Ekonomik ve siyasal mücadele arasındaki zarın yırtıldığı zamanlara hazırlığın gündelik mücadeleden
geçtiği altın kuralı kulaklarında küpe.
Sendikayı ele geçirmenin beyhude bir çaba olduğunu, değişimin yukarıdan değil aşağıdan geleceğini,
yaratıcı bir pratik faaliyet, canlı bir iç tartışma, karşılaşılan meselelerin politikleştirilmesi gibi
unsurların işçileri zenginleştireceklerini düşündükleri için tavan’ı ne pahasına olursa olsun ele
geçirmekten yana değiller. Tabanın kalbine gül saplamaya bayılıyorlar.
İşçilerin süreçlere katılmasını, tecrübe edinmesi, sınıf bilincinin gelişmesi, örgütsel yeteneklerin
artması, temel meselelerde fikir sahibi olunmasını garanti altına almak daha anlamlı geliyor.
İşçi sınıfının kapitalist toplumdaki özel konumu nedeniyle merkezi bir yere sahip olduğunu, bu
potansiyelin kullanılması, kitle mücadelesi ile genel bir hareketin yaratılması insanlığın krizinin
çözümü için elzem olduğunu, kapitalist barbarlığın ancak işçi sınıfının kolektif eylemi ile
devrilebileceğini, bu tarihsel serüvene katılan öznelerin de değişeceğini biliyorlar.

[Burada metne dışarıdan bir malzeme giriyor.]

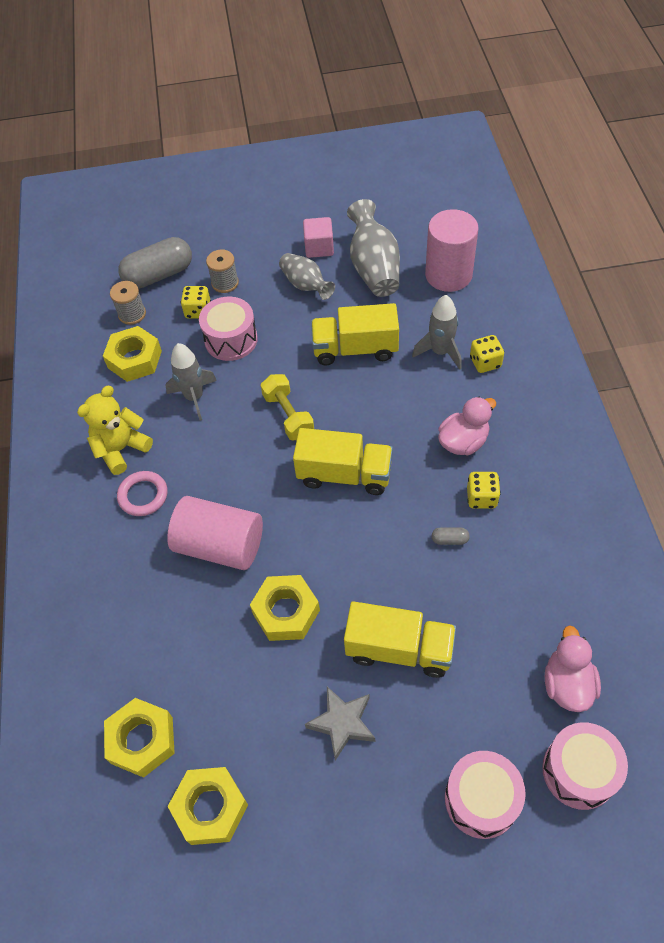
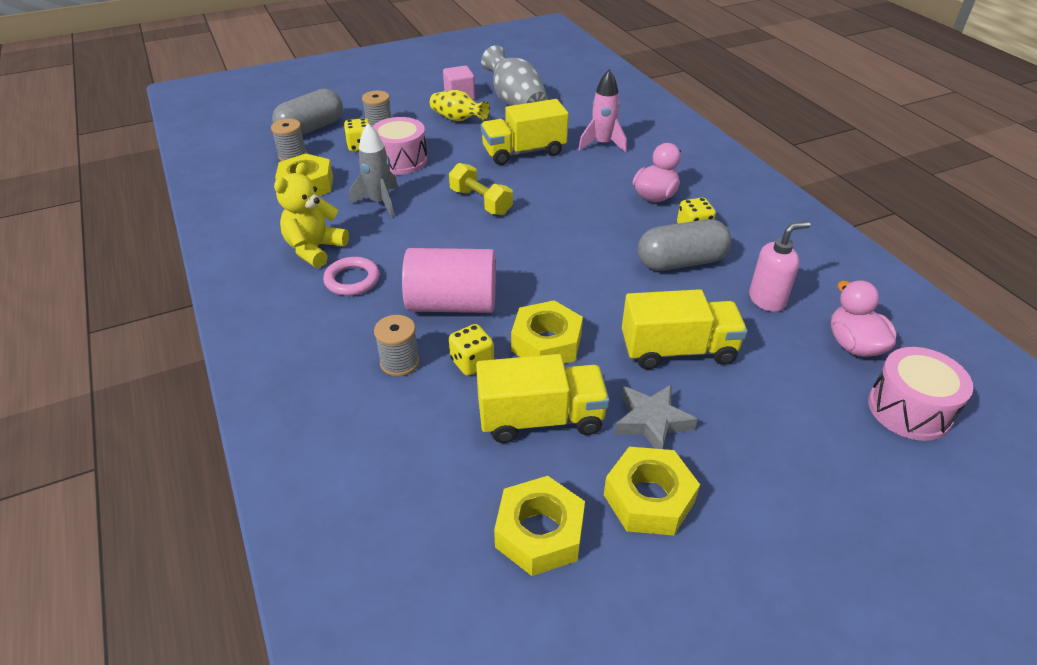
camera: 20 degrees left, 15 degrees down
yellow nut [104,698,175,778] -> yellow nut moved to [604,447,700,535]
grey vase [279,253,335,300] -> yellow vase [430,90,490,121]
yellow truck [293,428,393,495] -> yellow truck moved to [476,354,609,443]
grey rocket [412,295,462,370] -> pink rocket [578,70,627,153]
pink cylinder [425,209,479,292] -> none
grey capsule [432,528,470,545] -> grey capsule [638,219,731,271], size x2.49
pink drum [445,751,526,839] -> none
yellow dice [470,335,504,373] -> yellow dice moved to [449,324,494,376]
none -> grey spool [374,315,420,376]
none -> pink soap dispenser [749,221,811,312]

Gelişkin bir işçi hareketi, o hareket içinde öne çıkan bilinçli öğeleri korumakla yaratılır. Belediye
alanında belli tecrübeler elde etmiş işçi sayısı giderek artıyor ve belli ki önümüzdeki günlerde daha
anlamlı hareketler gelecek. Sınıfın diğer kollarında da mücadele ve bilinç gelişiyor. Yeni işçi militanları
taze mücadelelerin içinden çıkıyor. Elbette bu kutuplar bir araya gelecek. Birbirlerine sarılacak.
Aşağılanan kitlelerin iradesi siyasetin yönünü tayin edecek bir tarihsel dönemin eşiğinde kamu
alanında ortaya çıkmış bu iradeyi sahiplenmek, savunmak gerekiyor.
Hep birlikte temsilci arkadaşlarımızın etrafında kenetlenelim, şu kederli tarihimizi tersine çevirelim.
Biraz da işçi sınıfımızın yüzü neşe ile dolsun.
Unutmayalım, ancak birleşen işçiler kazanabilir.